Arguments have been made that schools destroy creativity, I beg to differ. Two weeks ago, my anthropology teacher Kyra Gaunt had introduced the class to a remarkable individual via Skype. Renu Bagaria, based in Nepal, explained her passion to us at 2am Nepal time. It was 4:15pm for us. Along with others, she takes children of the lowest strata of society, off the streets, and into the Koseli center. Koseli, meaning gift in English, provides these unfortunate children with food, clothing, education and even fulfill their medical needs.
Before this class, professor Gaunt asked us what $200 buys us in our respective countries. One student said it would buy him a pair of jeans, another said you would be able to hire a maid for a month. What no one mentioned or was aware of, is that practically the same amount of money, $275, would allow for a child in Koseli to be supplied with all that the center has, for an entire year. Once again, $275 gets a Koseli child food, clothing, education, and medical needs for an ENTIRE year. This made me think about the next pair of jeans I was going to buy. I realized how unaware I was about the lives of these Nepalese children.

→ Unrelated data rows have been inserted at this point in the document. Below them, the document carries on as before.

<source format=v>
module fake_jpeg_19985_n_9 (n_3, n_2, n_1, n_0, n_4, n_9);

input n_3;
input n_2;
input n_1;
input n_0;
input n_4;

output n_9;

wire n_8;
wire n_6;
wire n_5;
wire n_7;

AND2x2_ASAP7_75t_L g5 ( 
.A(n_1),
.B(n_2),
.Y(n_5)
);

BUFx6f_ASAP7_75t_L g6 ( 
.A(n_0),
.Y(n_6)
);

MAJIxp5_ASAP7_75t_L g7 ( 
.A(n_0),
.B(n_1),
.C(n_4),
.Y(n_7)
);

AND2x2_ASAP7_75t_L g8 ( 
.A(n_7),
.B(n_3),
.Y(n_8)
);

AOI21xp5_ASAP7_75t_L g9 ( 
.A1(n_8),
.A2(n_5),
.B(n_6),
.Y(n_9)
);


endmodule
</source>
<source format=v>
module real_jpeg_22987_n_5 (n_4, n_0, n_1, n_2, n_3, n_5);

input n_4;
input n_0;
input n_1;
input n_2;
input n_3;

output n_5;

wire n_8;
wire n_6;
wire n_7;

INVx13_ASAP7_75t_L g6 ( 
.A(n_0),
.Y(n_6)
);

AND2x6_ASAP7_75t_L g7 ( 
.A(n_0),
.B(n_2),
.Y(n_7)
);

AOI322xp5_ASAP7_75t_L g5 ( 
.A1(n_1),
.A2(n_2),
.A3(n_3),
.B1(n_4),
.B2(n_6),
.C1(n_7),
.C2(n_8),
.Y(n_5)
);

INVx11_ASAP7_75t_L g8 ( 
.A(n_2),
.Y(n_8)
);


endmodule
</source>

I was so moved by what Renu does for them that I wanted to get involved. I want to make a difference and so do many people in my anthropology class in NYC.

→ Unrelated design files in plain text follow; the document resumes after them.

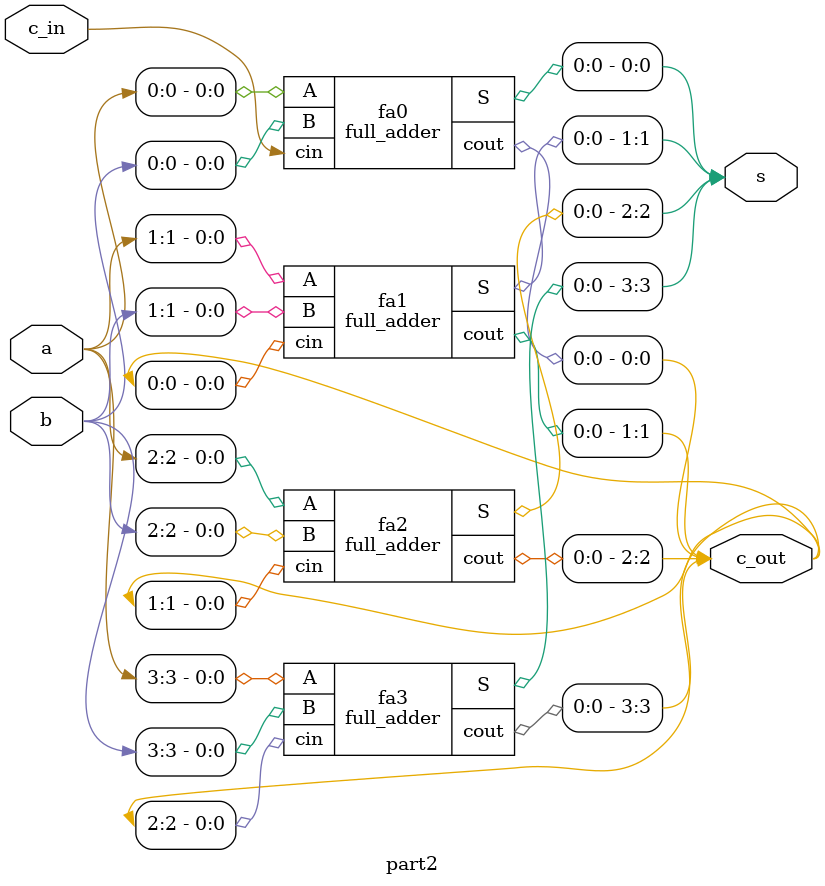
<source format=v>
module full_adder(A, B, cin, S, cout);
	input A, B, cin;
	output S, cout;
	
	assign S = A ^ B ^ cin;
	assign cout = ((A & B)| (cin & B) | (cin & A));
endmodule

module part2(a, b, c_in, s, c_out);
	
	input [3:0] a;
	input [3:0] b;
	input c_in; 
	output [3:0] s;
	output [3:0] c_out;

	full_adder fa0(a[0], b[0], c_in, s[0], c_out[0]);
	full_adder fa1(a[1], b[1],  c_out[0], s[1], c_out[1]);
	full_adder fa2(a[2], b[2],  c_out[1], s[2], c_out[2]);
	full_adder fa3(a[3], b[3],  c_out[2], s[3], c_out[3]);

endmodule 
</source>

I want to make people aware of Koseli, and show YOU how you can change lives. Renu currently has 75 children under her arm. Do you think this is enough? I think not. After researching poverty in Nepal, I came across the following statistics. 39% of the Nepalese children under the age of 5 face malnutrition. Another 43% are illiterate (15 years and above). Renu is trying to improve these statistics, and we can be that difference.
With a healthy number of small donations from students and others, we can educate a child in Nepal, and with a viral campaign assisting us we can assist many children get a year of education. Besides money, supplies are needed. From toiletries, stationary and clothing, to desks, and even laptops. We all know how important education is, yet we often take it for granted. These children have embraced it.